◆ **Provided data**
======

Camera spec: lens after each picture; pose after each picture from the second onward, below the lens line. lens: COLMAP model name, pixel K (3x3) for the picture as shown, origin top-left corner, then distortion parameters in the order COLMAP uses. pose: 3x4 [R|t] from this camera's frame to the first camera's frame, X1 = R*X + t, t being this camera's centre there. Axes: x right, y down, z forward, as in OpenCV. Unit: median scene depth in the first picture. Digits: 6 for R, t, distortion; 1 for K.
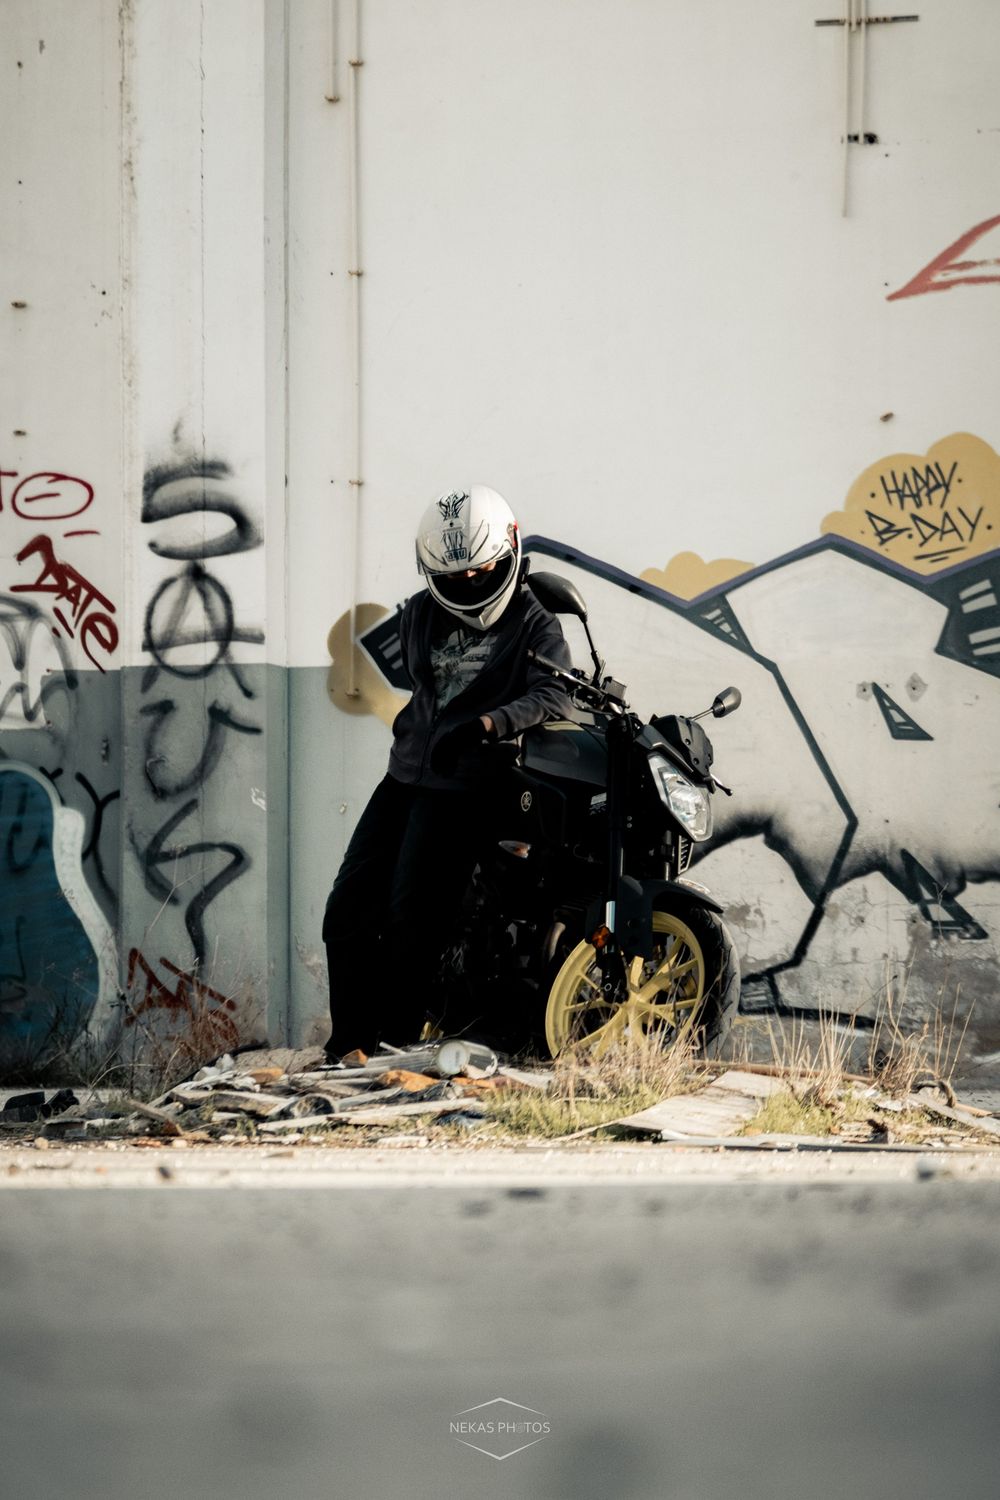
lens RADIAL K [[5180.2, 0, 499.6], [0, 5180.2, 748.7], [0, 0, 1]] dist [-0.130117, 0.000000]
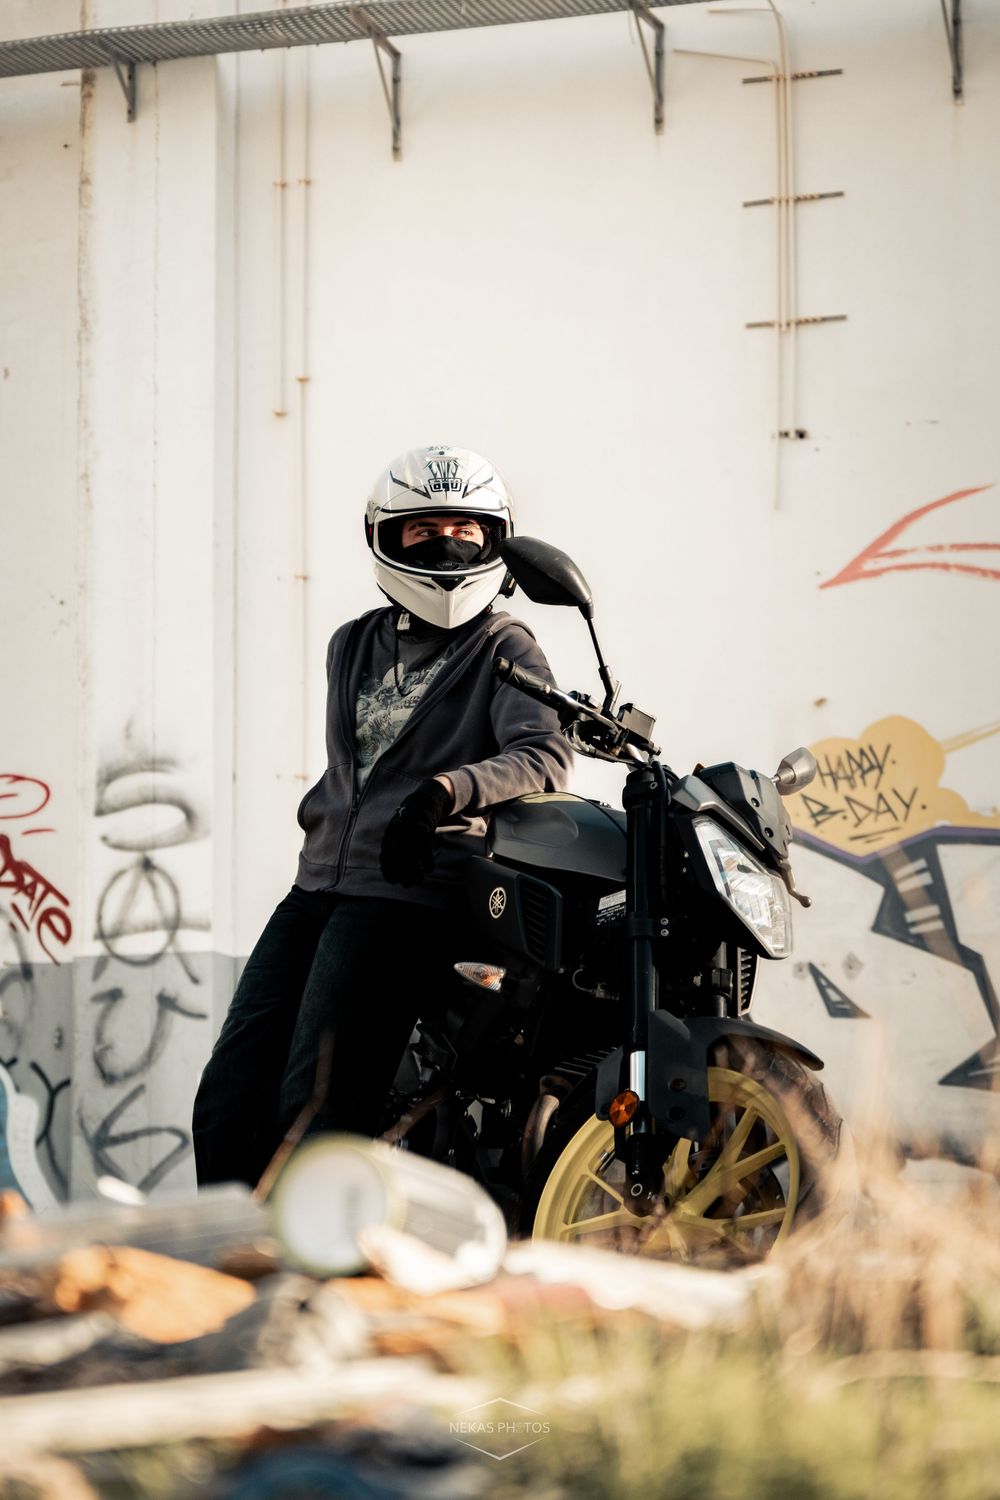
lens RADIAL K [[3634.2, 0, 501.5], [0, 3634.2, 754.6], [0, 0, 1]] dist [-0.032309, 0.000000]
pose [[0.999821, 0.000385, 0.018901, -0.001451], [0.001561, 0.994697, -0.102836, 0.019695], [-0.018840, 0.102848, 0.994519, 0.288357]]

======

◆ **Exercise**
Can you reproduce every line of the listing above word for word, leaving out the pictures?

◆ **Written answer**
Camera spec: lens after each picture; pose after each picture from the second onward, below the lens line. lens: COLMAP model name, pixel K (3x3) for the picture as shown, origin top-left corner, then distortion parameters in the order COLMAP uses. pose: 3x4 [R|t] from this camera's frame to the first camera's frame, X1 = R*X + t, t being this camera's centre there. Axes: x right, y down, z forward, as in OpenCV. Unit: median scene depth in the first picture. Digits: 6 for R, t, distortion; 1 for K.
lens RADIAL K [[5180.2, 0, 499.6], [0, 5180.2, 748.7], [0, 0, 1]] dist [-0.130117, 0.000000]
lens RADIAL K [[3634.2, 0, 501.5], [0, 3634.2, 754.6], [0, 0, 1]] dist [-0.032309, 0.000000]
pose [[0.999821, 0.000385, 0.018901, -0.001451], [0.001561, 0.994697, -0.102836, 0.019695], [-0.018840, 0.102848, 0.994519, 0.288357]]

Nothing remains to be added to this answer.